Beth O’Reilly, sabbatical officer with the USI and former graduate of UCC, believes the problem has worsened over recent years. She accuses the government of wanting to “pull the wool over our eyes” and states: “so, we’re bringing the crisis to their doorstep”.

O’Reilly said they “have to really reckon with what their policies have caused” to the population. Overcoming the struggle of grade inflation, she points that many students, particularly internationals, are now facing huge issues in getting accommodation.

The delayed Leaving Cert results meant that a lot of students didn’t know where they were going to be attending college until a lot of the accommodations was already snatched up. It’s been difficult across all year groups, but I do definitely feel for first years who are really thrown right into the deep end.”

Currently, there is a huge shortage of rental properties in student areas, now spreading to rural areas, including Waterford and Carlow. Dublin City University claim it is experiencing “unprecedented demand” for on-campus accommodation, receiving “at least four applications for every bed-space available”, and now allocate all our rooms with a waiting list operation.

While DCU doesn’t have any evidence to date of deferrals due to lack of accommodation we are aware from our Student’s Union of the significant pressure this deficit is putting on students and their families.

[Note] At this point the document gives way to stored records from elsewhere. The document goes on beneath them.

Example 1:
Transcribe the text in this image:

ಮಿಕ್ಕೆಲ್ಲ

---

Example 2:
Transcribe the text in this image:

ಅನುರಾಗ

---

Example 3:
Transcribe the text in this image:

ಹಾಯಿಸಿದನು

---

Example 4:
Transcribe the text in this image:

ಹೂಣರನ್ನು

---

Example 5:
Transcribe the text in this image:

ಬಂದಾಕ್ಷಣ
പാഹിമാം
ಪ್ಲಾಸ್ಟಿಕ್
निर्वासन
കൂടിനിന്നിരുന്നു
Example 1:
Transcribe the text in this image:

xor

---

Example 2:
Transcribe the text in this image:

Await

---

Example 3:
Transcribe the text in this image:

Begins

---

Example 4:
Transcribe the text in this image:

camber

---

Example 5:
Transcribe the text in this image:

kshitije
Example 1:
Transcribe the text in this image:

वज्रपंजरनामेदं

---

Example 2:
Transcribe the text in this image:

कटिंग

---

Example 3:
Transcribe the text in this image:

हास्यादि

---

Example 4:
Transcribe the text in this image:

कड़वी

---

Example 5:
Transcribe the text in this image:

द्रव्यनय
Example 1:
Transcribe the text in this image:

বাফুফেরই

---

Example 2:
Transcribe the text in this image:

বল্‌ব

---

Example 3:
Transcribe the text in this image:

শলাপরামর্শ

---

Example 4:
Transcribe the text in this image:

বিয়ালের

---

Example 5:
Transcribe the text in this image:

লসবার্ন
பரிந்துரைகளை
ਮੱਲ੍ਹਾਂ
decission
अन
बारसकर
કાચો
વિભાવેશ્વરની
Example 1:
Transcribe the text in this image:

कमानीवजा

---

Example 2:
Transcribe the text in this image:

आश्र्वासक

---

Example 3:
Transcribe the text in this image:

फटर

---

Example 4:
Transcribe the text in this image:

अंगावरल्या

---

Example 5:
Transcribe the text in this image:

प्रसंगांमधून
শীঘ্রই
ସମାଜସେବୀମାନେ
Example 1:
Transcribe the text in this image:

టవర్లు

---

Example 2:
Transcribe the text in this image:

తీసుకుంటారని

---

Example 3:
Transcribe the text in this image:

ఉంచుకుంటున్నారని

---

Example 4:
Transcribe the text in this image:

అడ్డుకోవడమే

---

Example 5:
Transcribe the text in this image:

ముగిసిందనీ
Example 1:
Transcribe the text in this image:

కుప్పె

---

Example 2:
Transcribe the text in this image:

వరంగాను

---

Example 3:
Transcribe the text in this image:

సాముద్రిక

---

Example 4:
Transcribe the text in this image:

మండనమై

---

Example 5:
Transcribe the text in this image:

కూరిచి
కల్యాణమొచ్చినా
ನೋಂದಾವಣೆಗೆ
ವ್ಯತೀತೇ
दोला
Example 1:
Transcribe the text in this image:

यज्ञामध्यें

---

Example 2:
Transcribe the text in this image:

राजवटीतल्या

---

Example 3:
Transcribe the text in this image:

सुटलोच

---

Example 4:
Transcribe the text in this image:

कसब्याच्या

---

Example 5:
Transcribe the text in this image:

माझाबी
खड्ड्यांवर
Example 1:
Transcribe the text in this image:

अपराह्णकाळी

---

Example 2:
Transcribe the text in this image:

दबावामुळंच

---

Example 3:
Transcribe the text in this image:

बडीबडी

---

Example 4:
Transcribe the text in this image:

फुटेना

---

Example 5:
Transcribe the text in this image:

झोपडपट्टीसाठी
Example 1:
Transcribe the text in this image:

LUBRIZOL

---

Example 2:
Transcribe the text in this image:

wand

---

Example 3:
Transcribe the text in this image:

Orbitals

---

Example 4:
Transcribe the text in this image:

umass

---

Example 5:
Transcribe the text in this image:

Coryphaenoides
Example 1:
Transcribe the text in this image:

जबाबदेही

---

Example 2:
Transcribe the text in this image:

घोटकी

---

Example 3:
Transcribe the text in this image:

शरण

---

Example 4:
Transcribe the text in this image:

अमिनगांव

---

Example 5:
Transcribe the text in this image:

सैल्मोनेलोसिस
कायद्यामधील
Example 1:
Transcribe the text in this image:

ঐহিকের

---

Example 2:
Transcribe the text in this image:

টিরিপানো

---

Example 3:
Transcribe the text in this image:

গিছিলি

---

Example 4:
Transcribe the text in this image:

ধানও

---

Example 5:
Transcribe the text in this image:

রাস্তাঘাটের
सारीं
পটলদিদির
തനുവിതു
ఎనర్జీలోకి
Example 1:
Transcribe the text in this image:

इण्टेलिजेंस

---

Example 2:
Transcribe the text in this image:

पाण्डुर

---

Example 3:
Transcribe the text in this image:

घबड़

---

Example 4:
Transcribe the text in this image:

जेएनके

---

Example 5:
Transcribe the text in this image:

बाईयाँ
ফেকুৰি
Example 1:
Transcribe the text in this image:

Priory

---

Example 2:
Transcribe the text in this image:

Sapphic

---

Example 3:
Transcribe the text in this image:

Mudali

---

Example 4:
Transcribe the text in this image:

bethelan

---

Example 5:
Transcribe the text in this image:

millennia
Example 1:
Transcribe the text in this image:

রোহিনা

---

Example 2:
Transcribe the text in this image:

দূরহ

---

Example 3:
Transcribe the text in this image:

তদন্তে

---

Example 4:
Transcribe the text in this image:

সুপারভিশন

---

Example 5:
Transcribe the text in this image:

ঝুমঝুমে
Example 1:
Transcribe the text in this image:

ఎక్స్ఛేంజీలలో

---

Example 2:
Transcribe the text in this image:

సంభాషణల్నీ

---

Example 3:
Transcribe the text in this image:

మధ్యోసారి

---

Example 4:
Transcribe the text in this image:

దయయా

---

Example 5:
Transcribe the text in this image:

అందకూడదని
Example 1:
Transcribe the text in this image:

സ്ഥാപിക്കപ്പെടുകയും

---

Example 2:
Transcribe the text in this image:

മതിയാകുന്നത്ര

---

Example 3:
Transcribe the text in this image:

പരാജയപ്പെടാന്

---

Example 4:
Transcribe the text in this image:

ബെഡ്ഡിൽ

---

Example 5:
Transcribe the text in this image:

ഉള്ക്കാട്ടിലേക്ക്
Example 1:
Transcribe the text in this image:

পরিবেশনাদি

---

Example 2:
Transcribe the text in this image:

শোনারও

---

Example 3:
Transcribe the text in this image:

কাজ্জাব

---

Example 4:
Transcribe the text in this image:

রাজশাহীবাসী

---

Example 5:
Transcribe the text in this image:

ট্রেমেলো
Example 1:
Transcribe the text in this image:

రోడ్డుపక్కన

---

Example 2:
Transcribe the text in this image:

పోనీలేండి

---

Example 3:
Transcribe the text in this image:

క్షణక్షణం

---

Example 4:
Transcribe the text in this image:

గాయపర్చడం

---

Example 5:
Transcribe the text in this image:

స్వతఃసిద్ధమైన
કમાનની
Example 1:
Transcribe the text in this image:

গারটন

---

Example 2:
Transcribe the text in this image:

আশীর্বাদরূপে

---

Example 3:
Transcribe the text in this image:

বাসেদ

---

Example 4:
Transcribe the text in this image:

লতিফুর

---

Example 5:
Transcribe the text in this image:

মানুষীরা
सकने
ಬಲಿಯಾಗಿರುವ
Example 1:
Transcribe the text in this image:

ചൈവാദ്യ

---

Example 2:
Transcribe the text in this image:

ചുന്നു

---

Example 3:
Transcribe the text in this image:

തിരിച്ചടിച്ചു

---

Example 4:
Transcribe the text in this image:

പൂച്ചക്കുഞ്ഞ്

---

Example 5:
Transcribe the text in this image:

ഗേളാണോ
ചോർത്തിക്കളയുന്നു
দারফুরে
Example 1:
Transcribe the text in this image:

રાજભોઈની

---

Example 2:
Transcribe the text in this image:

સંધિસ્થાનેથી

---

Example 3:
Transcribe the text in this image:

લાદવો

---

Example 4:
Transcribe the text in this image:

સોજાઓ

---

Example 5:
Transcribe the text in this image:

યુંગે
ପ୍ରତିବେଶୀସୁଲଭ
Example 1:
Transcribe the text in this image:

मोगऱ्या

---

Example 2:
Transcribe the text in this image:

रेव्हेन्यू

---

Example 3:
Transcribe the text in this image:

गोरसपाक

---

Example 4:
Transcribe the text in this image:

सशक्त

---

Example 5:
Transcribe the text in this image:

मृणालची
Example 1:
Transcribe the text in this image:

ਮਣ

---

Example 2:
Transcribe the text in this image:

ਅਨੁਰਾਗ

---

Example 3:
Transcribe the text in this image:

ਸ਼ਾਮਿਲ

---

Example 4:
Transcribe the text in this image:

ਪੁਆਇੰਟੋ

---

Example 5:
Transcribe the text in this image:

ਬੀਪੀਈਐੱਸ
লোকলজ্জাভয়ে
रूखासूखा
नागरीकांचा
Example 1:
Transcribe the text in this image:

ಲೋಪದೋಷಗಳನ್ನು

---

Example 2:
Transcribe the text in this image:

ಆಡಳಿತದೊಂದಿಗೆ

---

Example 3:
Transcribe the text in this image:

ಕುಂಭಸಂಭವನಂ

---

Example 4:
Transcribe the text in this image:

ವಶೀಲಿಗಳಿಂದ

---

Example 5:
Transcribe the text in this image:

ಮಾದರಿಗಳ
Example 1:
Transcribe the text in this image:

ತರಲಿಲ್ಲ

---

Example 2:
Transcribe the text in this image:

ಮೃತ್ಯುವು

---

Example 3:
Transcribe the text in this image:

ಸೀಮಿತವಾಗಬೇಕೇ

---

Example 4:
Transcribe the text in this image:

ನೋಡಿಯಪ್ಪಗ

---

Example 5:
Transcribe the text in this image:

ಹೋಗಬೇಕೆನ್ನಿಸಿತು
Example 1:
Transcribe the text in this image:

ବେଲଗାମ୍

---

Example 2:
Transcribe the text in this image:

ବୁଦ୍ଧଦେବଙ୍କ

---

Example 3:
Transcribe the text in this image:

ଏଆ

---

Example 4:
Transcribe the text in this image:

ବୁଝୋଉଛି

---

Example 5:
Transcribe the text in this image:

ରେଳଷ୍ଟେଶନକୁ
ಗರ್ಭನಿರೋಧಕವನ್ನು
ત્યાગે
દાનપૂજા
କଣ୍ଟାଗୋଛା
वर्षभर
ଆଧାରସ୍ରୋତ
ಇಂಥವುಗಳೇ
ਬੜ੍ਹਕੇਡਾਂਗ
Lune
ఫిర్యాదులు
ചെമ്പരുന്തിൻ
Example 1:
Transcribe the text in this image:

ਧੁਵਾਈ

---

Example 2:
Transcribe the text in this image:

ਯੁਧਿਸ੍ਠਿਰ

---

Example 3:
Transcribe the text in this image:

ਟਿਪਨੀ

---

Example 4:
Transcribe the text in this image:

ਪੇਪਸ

There is a significant crisis in student accommodation that has only been exacerbated by the lack of a sustainable and economically viable housing model for student accommodation both off campus and on campus.”

Responding to Sinn Fein TD, Pearse Doherty’s comments on the “ridiculous and unsustainable” lack of accommodation, and calls for more protection, Tánaiste Leo Varadkar said: “It’s something the Government is very much aware of, the challenges that students face as they return to third level education. We responded by increasing the student-assistance funds. COVID-19 has had a significant impact on the availability of bed spaces in on-campus accommodation.